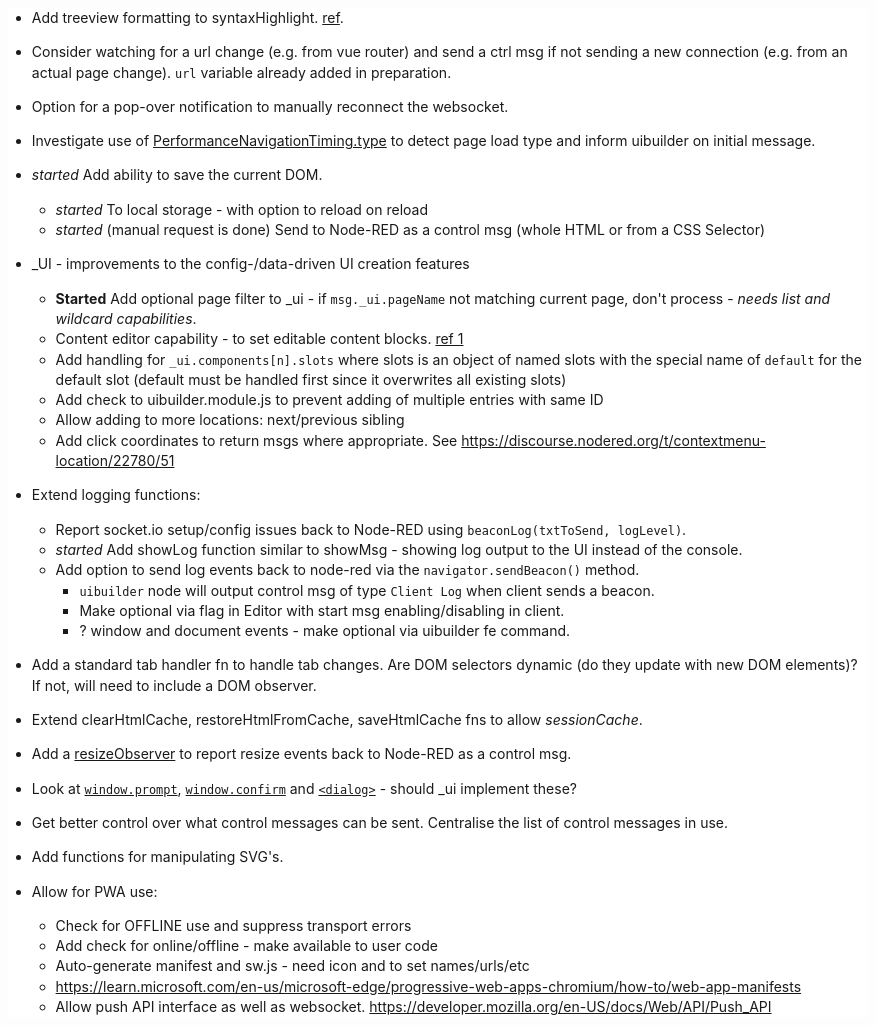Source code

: * Add treeview formatting to syntaxHighlight. [ref](https://iamkate.com/code/tree-views/).
* Consider watching for a url change (e.g. from vue router) and send a ctrl msg if not sending a new connection (e.g. from an actual page change). `url` variable already added in preparation.
* Option for a pop-over notification to manually reconnect the websocket.
* Investigate use of [PerformanceNavigationTiming.type](https://developer.mozilla.org/en-US/docs/Web/API/PerformanceNavigationTiming/type) to detect page load type and inform uibuilder on initial message.

* _started_ Add ability to save the current DOM.
  * _started_ To local storage - with option to reload on reload
  * _started_ (manual request is done) Send to Node-RED as a control msg (whole HTML or from a CSS Selector)

* _UI - improvements to the config-/data-driven UI creation features
  * **Started** Add optional page filter to _ui - if `msg._ui.pageName` not matching current page, don't process - *needs list and wildcard capabilities*.
  * Content editor capability - to set editable content blocks. [ref 1](https://editorjs.io/)
  * Add handling for `_ui.components[n].slots` where slots is an object of named slots with the special 
     name of `default` for the default slot (default must be handled first since it overwrites all existing slots)
  * Add check to uibuilder.module.js to prevent adding of multiple entries with same ID
  * Allow adding to more locations: next/previous sibling
  * Add click coordinates to return msgs where appropriate. See https://discourse.nodered.org/t/contextmenu-location/22780/51

* Extend logging functions:
  * Report socket.io setup/config issues back to Node-RED using `beaconLog(txtToSend, logLevel)`.
  * _started_ Add showLog function similar to showMsg - showing log output to the UI instead of the console.
  * Add option to send log events back to node-red via the `navigator.sendBeacon()` method.
      * `uibuilder` node will output control msg of type `Client Log` when client sends a beacon.
      * Make optional via flag in Editor with start msg enabling/disabling in client.
      * ? window and document events - make optional via uibuilder fe command.
  
* Add a standard tab handler fn to handle tab changes. Are DOM selectors dynamic (do they update with new DOM elements)? If not, will need to include a DOM observer.
* Extend clearHtmlCache, restoreHtmlFromCache, saveHtmlCache fns to allow *sessionCache*.
* Add a [resizeObserver](https://developer.mozilla.org/en-US/docs/Web/API/ResizeObserver) to report resize events back to Node-RED as a control msg.
* Look at [`window.prompt`](https://developer.mozilla.org/en-US/docs/Web/API/Window/prompt), [`window.confirm`](https://developer.mozilla.org/en-US/docs/Web/API/Window/confirm) and [`<dialog>`](https://developer.mozilla.org/en-US/docs/Web/HTML/Element/dialog) - should _ui implement these?
* Get better control over what control messages can be sent. Centralise the list of control messages in use.
* Add functions for manipulating SVG's.

* Allow for PWA use:
  * Check for OFFLINE use and suppress transport errors
  * Add check for online/offline - make available to user code
  * Auto-generate manifest and sw.js - need icon and to set names/urls/etc
  * https://learn.microsoft.com/en-us/microsoft-edge/progressive-web-apps-chromium/how-to/web-app-manifests
  * Allow push API interface as well as websocket. https://developer.mozilla.org/en-US/docs/Web/API/Push_API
════
Each line above with the string "output" in it should be located and copied.

* _Written solution_
  * _started_ Add showLog function similar to showMsg - showing log output to the UI instead of the console.
      * `uibuilder` node will output control msg of type `Client Log` when client sends a beacon.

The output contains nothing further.